WHAT TO DO
Print the line containing "мышления и подскажет, как" and each line after it to the end of the material below. Print nothing else.

[Start of section]

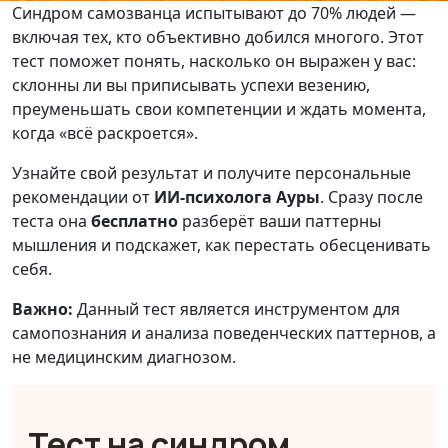
Синдром самозванца испытывают до 70% людей —
включая тех, кто объективно добился многого. Этот
тест поможет понять, насколько он выражен у вас:
склонны ли вы приписывать успехи везению,
преуменьшать свои компетенции и ждать момента,
когда «всё раскроется».
Узнайте свой результат и получите персональные
рекомендации от
ИИ-психолога Ауры
. Сразу после
теста она
бесплатно
разберёт ваши паттерны
мышления и подскажет, как перестать обесценивать
себя.
Важно:
Данный тест является инструментом для
самопознания и анализа поведенческих паттернов, а
не медицинским диагнозом.
Тест на синдром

[End of section]

TASK RESULT
мышления и подскажет, как перестать обесценивать
себя.
Важно:
Данный тест является инструментом для
самопознания и анализа поведенческих паттернов, а
не медицинским диагнозом.
Тест на синдром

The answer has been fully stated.